Texte fourni =>
◆ ◆ ◆ ◆ ◆
Agression rwandaise : Amnesty International dénonce l’utilisation des armes explosives
Agression rwandaise : Amnesty International dénonce l’utilisation des armes explosives
AFP
Dans un rapport publié ce lundi 20 janvier sur son site internet, Amnesty International déplore une escalade alarmante de l’utilisation d’armes explosives à large rayon d’impact dans des zones densément peuplées en République Démocratique du Congo (RDC), en particulier entre janvier et juillet 2024.
Ces attaques, menées par le groupe armé M23 soutenu par le Rwanda et les Forces armées de la République Démocratique du Congo (FARDC), ont causé plus de 100 morts et des centaines de blessés parmi les civils, violant gravement les principes du droit international humanitaire.
L’utilisation de roquettes non guidées, notamment des roquettes Grad de 122 mm, a été courante, exacerbant les souffrances des populations civiles, souvent sans distinction entre combattants et innocents. Ces armes, par leur imprécision, présentent un risque extrêmement élevé pour les civils et ne respectent pas les normes internationales concernant la protection des populations non combatantes.
« L’ampleur de la souffrance psychologique des victimes, avec des témoins décrivant des scènes de terreur, de deuil, et de blessures graves. Des femmes et des enfants ont payé un lourd tribut, et les infrastructures civiles, y compris les hôpitaux, ont été gravement endommagées », déplore l’ONG internationale qui défend les droits humains.
Amnesty International appelle la Cour pénale internationale à enquêter sur ces attaques, les qualifiant potentiellement de crimes de guerre. Les belligérants doivent immédiatement cesser l’utilisation d’armes explosives dans ces zones, respecter le droit international humanitaire, et prendre des mesures concrètes pour éviter davantage de pertes humaines et de destructions.
◆ ◆ ◆ ◆ ◆
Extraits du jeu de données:
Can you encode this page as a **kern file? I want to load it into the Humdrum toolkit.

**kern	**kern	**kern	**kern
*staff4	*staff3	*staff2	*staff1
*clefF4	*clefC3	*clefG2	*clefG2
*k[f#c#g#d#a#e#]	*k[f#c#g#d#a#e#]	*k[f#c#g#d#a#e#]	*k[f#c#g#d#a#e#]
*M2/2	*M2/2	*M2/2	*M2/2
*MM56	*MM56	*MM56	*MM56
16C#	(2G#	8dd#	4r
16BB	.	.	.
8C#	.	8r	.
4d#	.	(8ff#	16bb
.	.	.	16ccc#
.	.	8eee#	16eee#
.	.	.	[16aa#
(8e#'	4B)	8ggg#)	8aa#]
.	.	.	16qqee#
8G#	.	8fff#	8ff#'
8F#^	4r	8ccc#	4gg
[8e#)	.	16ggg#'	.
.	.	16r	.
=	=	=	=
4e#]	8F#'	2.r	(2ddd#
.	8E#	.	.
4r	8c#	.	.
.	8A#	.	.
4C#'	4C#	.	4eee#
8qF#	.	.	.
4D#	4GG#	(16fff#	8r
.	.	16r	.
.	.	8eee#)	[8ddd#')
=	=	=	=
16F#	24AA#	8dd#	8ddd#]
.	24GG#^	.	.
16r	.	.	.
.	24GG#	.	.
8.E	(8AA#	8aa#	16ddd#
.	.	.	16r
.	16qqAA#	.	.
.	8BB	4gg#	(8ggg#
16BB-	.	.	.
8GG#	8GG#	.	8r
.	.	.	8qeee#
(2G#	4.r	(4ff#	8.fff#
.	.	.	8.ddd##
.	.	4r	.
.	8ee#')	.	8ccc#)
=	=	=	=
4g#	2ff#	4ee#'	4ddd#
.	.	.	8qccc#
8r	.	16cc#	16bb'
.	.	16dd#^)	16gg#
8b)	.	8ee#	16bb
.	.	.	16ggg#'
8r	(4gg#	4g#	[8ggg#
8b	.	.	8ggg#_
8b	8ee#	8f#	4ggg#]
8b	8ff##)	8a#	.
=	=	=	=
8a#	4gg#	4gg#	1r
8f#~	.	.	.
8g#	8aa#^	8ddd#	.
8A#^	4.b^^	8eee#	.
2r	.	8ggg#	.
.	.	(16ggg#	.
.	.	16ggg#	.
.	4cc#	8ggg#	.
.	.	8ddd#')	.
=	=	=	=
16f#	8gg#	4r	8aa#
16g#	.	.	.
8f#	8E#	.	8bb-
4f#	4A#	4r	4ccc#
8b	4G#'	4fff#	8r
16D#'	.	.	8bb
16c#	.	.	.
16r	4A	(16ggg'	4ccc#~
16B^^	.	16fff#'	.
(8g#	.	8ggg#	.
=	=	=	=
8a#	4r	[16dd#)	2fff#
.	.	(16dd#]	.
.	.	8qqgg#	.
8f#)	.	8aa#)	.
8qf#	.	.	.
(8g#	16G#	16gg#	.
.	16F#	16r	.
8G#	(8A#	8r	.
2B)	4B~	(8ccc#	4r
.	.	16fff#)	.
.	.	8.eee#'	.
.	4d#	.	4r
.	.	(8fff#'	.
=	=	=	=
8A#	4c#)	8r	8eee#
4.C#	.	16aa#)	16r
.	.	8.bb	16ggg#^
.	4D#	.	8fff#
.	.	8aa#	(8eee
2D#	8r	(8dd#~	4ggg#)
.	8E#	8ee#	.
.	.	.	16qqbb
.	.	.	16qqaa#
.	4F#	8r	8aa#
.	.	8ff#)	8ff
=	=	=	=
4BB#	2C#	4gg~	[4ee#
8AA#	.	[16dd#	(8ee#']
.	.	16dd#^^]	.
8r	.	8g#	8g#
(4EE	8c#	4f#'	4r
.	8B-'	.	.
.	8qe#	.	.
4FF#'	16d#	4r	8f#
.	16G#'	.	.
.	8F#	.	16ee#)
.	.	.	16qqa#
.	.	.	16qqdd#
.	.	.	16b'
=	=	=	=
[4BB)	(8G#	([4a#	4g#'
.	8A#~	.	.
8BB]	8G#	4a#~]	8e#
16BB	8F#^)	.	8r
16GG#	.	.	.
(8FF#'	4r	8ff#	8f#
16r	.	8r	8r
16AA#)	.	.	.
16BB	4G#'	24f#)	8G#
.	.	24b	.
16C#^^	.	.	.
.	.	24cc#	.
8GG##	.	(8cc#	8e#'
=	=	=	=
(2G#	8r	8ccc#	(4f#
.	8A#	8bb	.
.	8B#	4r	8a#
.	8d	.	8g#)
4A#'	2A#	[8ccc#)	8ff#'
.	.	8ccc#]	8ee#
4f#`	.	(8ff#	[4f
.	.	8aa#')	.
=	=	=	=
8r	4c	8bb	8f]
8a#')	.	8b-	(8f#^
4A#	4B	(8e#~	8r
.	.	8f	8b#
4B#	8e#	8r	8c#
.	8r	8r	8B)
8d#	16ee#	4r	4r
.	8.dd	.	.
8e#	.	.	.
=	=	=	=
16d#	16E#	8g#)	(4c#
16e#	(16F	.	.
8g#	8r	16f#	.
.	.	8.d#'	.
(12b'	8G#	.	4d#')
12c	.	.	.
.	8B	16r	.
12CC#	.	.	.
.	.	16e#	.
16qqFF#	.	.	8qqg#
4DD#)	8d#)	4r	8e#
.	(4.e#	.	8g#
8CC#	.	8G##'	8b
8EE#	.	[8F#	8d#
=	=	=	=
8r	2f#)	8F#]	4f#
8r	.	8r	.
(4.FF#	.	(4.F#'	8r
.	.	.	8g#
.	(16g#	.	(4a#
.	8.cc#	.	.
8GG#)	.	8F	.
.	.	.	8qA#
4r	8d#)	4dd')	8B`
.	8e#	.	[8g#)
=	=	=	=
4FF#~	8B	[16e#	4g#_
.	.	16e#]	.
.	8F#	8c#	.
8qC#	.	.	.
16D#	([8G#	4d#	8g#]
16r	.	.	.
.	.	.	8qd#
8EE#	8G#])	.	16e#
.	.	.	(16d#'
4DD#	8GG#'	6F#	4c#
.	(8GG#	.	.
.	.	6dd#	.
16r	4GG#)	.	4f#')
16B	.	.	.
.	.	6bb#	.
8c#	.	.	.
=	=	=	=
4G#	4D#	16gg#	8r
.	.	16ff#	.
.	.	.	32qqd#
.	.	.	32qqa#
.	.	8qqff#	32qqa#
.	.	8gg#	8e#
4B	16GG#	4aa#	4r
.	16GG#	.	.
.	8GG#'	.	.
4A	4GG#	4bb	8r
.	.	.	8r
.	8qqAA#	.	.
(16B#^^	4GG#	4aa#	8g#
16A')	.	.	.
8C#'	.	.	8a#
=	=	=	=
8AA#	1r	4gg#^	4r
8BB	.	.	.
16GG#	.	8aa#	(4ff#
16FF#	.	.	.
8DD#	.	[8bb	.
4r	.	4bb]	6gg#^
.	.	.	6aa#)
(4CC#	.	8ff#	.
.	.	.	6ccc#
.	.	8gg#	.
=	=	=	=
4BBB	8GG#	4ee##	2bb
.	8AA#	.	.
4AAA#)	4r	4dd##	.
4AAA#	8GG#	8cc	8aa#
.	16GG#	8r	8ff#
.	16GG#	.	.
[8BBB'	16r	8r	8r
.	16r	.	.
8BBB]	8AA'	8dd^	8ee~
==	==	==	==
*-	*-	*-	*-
◆ ◆ ◆ ◆ ◆
Actions à mener =>
• A. Reprenez le passage du texte sur l'agression rwandaise allant de « Ces attaques, menées » jusqu'à « droit international humanitaire. » inclus, en remplaçant « groupe armé » par « mouvement armé ».
• B. Répondez aux questions suivantes d'après le texte sur l'agression rwandaise.
(i) Entre quels mois de 2024 l'escalade de l'utilisation d'armes explosives a-t-elle été particulièrement marquée ?
(ii) Quelles roquettes non guidées sont citées comme exemple ?
(iii) Quelle juridiction Amnesty International appelle-t-elle à enquêter sur ces attaques ?

Solutions proposées =>
• A.
Ces attaques, menées par le mouvement armé M23 soutenu par le Rwanda et les Forces armées de la République Démocratique du Congo (FARDC), ont causé plus de 100 morts et des centaines de blessés parmi les civils, violant gravement les principes du droit international humanitaire.

• B.
(i) Entre janvier et juillet 2024.
(ii) Les roquettes Grad de 122 mm.
(iii) La Cour pénale internationale.